South East Euro-MP To Champion Transition Towns On Visit To Cirencester And Stroud
10 April 2008 - The Green MEP for the South East will be visiting Cirencester tomorrow (Friday 11 April) to open the annual conference of one of the UK’s most revolutionary environmental movements.
Green Party ‘eco hero’ to warn of global food insecurity resulting from peak oil crisis on visit to Cirencester and Stroud
Opening Speech - Dr Caroline Lucas
Transition Towns Conference
Royal Agricultural College, Cirencester
2 – 3pm
Dr Caroline Lucas, who sits on the European Parliament’s influential Environment Committee and was voted ‘Politician of the Year’ by the Observer newspaper in 2007, will tell visitors to the Transition Towns Annual Conference of the urgent need to address the increasing cost and scarcity of oil.
She will say: “I truly believe that the Transition Town network is the most exciting, most hopeful, and most inspirational movement in Britain today. It is exciting because it’s such a fast-growing, grassroots, direct response to an oil crisis which will affect us all.
“The Transition Town project proposes meaningful solutions to the two greatest challenges we face today - peak oil and climate change. It doesn’t wait for government, politicians or corporations to act; it’s about people in their communities taking action now, and joining together to create an alternative vision of how society could be.”

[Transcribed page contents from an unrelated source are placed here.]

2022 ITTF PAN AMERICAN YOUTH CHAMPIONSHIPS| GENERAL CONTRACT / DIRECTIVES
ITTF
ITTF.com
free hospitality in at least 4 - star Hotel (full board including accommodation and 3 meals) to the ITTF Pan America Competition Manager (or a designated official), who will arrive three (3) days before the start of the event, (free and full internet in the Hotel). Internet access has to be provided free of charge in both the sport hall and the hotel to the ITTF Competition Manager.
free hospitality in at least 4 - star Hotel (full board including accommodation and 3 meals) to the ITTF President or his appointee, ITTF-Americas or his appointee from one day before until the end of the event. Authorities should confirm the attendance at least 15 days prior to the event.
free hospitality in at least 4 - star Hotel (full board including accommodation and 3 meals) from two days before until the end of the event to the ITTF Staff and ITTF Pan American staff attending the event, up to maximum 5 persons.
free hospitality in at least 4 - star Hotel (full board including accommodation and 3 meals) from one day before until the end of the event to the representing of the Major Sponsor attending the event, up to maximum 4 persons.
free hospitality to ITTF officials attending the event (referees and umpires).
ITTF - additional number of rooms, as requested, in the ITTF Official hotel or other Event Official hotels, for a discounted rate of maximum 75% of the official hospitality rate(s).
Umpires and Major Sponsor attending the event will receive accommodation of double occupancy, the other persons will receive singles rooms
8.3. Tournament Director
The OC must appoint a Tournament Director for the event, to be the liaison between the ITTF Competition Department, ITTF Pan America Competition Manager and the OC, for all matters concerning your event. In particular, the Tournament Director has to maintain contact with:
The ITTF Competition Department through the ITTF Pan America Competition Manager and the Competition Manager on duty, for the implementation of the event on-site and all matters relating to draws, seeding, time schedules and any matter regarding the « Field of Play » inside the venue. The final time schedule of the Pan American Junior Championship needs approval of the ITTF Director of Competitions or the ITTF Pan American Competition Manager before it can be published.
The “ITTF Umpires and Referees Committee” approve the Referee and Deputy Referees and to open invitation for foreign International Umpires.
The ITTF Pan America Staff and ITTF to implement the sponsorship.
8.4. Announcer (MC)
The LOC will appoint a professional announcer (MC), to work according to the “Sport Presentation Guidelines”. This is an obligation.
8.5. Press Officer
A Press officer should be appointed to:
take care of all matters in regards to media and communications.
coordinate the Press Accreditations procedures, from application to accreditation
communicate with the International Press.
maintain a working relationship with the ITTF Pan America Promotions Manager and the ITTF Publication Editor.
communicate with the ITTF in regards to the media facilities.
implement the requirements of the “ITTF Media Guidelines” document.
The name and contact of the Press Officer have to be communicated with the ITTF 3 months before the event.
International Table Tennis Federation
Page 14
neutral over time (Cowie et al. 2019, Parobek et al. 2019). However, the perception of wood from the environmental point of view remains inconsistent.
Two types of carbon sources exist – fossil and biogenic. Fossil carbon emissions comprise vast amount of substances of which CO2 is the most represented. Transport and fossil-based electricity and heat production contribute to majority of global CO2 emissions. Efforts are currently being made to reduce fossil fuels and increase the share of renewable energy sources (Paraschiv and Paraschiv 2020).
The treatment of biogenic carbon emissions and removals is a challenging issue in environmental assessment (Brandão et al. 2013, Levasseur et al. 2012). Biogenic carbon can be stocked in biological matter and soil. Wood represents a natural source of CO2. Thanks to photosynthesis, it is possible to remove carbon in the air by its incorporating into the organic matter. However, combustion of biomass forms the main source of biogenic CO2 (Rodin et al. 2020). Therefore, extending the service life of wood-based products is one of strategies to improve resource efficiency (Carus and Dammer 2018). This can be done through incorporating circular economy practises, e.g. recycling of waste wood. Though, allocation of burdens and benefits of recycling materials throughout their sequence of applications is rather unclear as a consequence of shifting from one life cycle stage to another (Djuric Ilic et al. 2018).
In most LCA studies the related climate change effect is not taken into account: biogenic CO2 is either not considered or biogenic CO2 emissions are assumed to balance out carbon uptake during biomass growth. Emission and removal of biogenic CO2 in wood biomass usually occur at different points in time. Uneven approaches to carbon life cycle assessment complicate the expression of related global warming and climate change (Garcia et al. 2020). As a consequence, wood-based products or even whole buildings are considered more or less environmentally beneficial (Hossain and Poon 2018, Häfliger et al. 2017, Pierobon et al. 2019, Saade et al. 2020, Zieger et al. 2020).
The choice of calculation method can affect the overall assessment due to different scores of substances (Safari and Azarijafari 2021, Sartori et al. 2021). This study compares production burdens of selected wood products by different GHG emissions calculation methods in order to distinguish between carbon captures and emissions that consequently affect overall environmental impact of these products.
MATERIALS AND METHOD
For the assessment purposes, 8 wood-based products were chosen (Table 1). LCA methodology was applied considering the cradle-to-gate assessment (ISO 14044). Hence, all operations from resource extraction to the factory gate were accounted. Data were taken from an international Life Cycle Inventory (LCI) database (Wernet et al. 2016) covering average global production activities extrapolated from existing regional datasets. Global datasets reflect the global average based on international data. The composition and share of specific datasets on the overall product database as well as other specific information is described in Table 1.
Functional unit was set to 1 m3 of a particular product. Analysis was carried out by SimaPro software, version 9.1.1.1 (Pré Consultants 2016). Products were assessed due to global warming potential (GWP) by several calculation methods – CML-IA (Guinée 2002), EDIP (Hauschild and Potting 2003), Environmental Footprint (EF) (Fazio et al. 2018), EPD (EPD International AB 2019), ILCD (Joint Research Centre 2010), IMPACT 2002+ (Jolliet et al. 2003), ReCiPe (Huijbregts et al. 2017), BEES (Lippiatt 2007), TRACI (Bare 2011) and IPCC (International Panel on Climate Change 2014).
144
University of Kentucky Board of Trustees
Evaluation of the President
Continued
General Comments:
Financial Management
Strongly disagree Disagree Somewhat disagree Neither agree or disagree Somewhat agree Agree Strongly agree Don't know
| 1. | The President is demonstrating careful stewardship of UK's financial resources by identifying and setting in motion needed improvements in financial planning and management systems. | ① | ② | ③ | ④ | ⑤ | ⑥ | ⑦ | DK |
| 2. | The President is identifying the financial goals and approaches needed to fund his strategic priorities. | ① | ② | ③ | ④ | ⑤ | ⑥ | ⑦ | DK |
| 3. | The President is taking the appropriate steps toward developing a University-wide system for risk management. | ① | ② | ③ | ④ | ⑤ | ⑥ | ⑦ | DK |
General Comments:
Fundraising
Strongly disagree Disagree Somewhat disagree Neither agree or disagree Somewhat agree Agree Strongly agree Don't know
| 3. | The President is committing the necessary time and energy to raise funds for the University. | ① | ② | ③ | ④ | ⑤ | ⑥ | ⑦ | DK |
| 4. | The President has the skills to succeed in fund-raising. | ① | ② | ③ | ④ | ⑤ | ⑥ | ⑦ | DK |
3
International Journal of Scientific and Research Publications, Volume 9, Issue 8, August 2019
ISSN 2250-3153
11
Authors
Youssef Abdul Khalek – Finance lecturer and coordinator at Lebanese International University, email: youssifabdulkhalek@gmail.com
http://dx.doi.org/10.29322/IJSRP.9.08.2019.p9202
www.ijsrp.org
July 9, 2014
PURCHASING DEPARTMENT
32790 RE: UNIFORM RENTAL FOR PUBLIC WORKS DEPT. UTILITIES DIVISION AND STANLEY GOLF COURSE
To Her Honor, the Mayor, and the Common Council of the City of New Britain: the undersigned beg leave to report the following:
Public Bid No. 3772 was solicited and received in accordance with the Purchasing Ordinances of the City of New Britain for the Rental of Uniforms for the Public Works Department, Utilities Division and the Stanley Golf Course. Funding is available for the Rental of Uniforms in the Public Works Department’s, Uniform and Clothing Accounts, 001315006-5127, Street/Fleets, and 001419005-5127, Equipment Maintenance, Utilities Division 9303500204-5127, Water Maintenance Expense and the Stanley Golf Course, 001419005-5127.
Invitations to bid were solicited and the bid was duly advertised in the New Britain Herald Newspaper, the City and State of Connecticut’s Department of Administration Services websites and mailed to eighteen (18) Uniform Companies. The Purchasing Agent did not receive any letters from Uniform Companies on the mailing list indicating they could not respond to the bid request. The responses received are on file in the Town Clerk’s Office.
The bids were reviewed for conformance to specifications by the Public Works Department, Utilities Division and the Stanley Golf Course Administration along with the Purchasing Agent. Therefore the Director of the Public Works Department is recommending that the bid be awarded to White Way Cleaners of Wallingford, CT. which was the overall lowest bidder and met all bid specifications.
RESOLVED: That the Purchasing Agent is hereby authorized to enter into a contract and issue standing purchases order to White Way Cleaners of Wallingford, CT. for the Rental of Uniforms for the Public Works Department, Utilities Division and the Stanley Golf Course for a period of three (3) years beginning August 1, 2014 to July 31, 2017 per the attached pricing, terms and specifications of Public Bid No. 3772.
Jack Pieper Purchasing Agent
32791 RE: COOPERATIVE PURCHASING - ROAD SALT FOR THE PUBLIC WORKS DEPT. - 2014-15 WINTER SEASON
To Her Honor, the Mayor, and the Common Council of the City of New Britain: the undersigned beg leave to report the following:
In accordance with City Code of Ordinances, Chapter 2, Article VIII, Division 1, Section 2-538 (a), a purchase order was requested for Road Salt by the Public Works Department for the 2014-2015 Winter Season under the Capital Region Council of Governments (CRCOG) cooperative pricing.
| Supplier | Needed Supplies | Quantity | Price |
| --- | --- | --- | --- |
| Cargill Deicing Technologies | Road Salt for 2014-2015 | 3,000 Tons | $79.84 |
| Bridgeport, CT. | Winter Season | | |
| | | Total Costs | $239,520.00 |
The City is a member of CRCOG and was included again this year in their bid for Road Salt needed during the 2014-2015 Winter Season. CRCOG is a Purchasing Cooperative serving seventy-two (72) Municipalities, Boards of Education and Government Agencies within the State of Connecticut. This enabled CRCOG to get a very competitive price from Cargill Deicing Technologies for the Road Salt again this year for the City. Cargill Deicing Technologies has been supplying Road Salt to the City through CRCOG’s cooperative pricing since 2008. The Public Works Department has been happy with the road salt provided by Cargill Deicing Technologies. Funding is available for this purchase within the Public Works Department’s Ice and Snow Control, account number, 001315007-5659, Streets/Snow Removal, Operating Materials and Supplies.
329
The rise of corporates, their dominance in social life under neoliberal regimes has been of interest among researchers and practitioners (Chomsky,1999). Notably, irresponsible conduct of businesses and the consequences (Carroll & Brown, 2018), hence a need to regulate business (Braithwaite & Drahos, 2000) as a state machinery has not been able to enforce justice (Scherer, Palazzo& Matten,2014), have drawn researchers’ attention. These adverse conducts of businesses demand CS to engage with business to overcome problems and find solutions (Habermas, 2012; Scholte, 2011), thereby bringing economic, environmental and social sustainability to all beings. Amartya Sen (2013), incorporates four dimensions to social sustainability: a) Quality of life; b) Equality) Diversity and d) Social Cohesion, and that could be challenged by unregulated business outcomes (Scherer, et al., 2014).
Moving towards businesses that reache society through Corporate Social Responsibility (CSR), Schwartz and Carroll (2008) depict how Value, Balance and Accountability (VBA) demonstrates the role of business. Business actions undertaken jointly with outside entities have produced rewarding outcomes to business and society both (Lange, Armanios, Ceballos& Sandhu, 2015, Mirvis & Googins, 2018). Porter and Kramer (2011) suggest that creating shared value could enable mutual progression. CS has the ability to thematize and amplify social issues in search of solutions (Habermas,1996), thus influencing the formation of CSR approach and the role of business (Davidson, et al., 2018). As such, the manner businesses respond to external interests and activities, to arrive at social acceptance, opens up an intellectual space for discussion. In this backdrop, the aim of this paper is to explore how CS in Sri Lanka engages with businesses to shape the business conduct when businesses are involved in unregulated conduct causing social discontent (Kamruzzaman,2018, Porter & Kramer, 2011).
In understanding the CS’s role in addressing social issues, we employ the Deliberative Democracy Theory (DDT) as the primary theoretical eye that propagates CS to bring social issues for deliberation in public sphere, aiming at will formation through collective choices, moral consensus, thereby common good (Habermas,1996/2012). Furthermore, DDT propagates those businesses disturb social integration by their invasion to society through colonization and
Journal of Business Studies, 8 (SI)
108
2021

In the current system of globalised trade, food production is dangerously dependent upon oil – 95% of all the goods in shops involve the use of oil. Dr Lucas will warn that only by consuming more locally sourced food and services, and improving support for domestic producers, can we decrease our reliance upon unsustainable fossil fuels.
Dr Lucas will highlight the positive message of the Transition Town network, which works to wean communities off oil, at a time when oil production may have already peaked and regularly surpasses the $100-a-barrel mark.
She says: “The Greens have been trying to get the subject of Peak Oil onto the political agenda for several years. But now, there’s a new and growing awareness of the dramatic consequences of it becoming more costly and more scarce.
“Transition Town demonstrates that the changes we urgently need to make in order to address peak oil and climate change are positive changes in themselves. By making these changes, we can not only tackle the environmental crisis, we can also lead more fulfilling lives - through stronger local communities for example, better insulated homes, more vibrant local economies, more local production and consumption.
Following Caroline’s speech at the Transition Towns conference, there will be a press conference for local print and broadcast media at 5.30pm in the Star Anise Arts Cafe in Stroud.
Finally, Caroline will end the day by speaking at a public meeting at the Subscription Rooms in Stroud, entitled ‘The Future of Food’. The event at 7.30pm will provide a genuine opportunity for local people to hear Caroline’s views on the current EU food policy framework, and to find out what needs to be done at the European, national and local levels to safeguard our food sources for future generations.
ENDS
Notes to Editors
The Transition Towns Annual Conference is taking place at the Royal Agricultural College near Cirencester from 11-13 April 2008.